RateLimitError
cerebras.RateLimitError (HTTP 429)
Stack trace
cerebras.RateLimitError: Error code: 429 - {'error': {'message': 'Rate limit exceeded', 'type': 'requests', 'code': 'rate_limit_exceeded'}} Why it happens
Cerebras enforces strict rate limits on API requests to prevent abuse and ensure fair usage. When your application sends more requests than allowed within a time window, the API returns a 429 RateLimitError to signal you must slow down.
Detection
Monitor API responses for HTTP 429 status codes or catch cerebras.RateLimitError exceptions to detect rate limit breaches before your app crashes.
Causes & fixes
Sending too many requests in a short period exceeding Cerebras API limits
Implement exponential backoff and retry logic with delays between requests to stay within rate limits.
Parallel or concurrent requests exceeding the allowed quota
Throttle concurrency by limiting the number of simultaneous API calls using a queue or semaphore.
Using an API key with low rate limits or shared usage causing quota exhaustion
Request a higher rate limit from Cerebras support or use dedicated API keys per service to distribute load.
Code: broken vs fixed
from cerebras import CerebrasClient
client = CerebrasClient(api_key='hardcoded_key')
response = client.call_model('model-name', input_data) # This line triggers RateLimitError
print(response) import os
from cerebras import CerebrasClient, RateLimitError
import time
client = CerebrasClient(api_key=os.environ['CEREBRAS_API_KEY'])
try:
response = client.call_model('model-name', input_data)
print(response)
except RateLimitError:
print('Rate limit exceeded, retrying after delay...')
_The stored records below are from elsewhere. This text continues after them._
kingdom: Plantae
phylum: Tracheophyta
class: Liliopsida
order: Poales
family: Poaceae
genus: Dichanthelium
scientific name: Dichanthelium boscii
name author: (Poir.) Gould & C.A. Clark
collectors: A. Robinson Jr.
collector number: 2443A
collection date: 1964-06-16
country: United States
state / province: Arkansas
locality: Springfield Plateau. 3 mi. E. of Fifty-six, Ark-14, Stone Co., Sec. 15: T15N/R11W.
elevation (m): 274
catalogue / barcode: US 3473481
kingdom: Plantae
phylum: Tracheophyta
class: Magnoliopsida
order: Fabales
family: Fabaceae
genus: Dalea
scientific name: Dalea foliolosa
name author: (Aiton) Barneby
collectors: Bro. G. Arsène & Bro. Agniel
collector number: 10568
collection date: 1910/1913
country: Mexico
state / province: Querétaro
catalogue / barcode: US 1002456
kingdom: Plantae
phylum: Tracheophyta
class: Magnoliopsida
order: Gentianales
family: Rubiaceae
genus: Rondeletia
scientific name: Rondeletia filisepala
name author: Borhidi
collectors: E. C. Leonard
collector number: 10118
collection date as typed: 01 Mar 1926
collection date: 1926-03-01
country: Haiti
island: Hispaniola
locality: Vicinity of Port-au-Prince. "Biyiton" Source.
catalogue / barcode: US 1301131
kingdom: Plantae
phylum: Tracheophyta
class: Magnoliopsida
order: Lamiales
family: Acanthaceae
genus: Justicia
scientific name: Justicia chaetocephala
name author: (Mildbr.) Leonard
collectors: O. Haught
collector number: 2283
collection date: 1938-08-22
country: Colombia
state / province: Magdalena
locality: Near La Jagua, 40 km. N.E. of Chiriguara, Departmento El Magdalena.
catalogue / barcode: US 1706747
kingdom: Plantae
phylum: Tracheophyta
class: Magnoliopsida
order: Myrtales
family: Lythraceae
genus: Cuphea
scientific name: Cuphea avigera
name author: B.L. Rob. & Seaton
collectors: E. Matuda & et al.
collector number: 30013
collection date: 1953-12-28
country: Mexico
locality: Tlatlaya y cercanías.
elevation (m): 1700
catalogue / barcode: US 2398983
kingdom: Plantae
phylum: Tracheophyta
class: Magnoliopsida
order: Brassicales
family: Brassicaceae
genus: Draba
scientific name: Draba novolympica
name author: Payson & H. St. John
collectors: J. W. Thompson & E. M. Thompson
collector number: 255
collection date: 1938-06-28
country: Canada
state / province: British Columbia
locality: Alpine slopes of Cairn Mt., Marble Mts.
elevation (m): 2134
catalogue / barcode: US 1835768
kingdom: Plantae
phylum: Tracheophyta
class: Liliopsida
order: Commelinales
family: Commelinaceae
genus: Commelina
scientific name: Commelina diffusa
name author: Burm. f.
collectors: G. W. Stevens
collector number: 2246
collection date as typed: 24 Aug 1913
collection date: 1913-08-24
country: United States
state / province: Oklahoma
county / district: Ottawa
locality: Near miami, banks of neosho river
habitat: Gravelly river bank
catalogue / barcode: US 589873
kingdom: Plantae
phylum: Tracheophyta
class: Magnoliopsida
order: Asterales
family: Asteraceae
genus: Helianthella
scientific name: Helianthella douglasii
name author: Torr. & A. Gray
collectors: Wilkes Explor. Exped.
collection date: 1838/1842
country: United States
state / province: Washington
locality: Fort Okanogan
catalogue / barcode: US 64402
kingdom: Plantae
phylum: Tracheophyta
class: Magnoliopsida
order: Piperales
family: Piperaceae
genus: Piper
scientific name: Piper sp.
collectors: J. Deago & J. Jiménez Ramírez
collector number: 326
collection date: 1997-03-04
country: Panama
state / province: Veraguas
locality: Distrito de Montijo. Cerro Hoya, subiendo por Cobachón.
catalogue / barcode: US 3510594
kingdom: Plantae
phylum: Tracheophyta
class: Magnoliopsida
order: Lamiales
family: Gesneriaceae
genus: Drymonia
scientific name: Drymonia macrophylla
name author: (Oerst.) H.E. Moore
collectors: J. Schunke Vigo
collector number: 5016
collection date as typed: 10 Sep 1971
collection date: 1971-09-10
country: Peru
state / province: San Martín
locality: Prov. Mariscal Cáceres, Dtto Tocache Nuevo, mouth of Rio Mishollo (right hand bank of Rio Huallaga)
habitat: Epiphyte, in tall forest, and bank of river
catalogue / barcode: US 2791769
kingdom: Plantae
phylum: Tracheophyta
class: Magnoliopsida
time.sleep(10) # Wait before retrying
response = client.call_model('model-name', input_data)
print(response) # Fixed by using env var and retry with delay Workaround
Wrap API calls in try/except RateLimitError, catch the exception, wait a fixed delay (e.g., 10 seconds), then retry the request to temporarily handle rate limits.
Prevention
Implement client-side rate limiting with exponential backoff and concurrency control, and request higher quotas from Cerebras if needed to avoid hitting limits.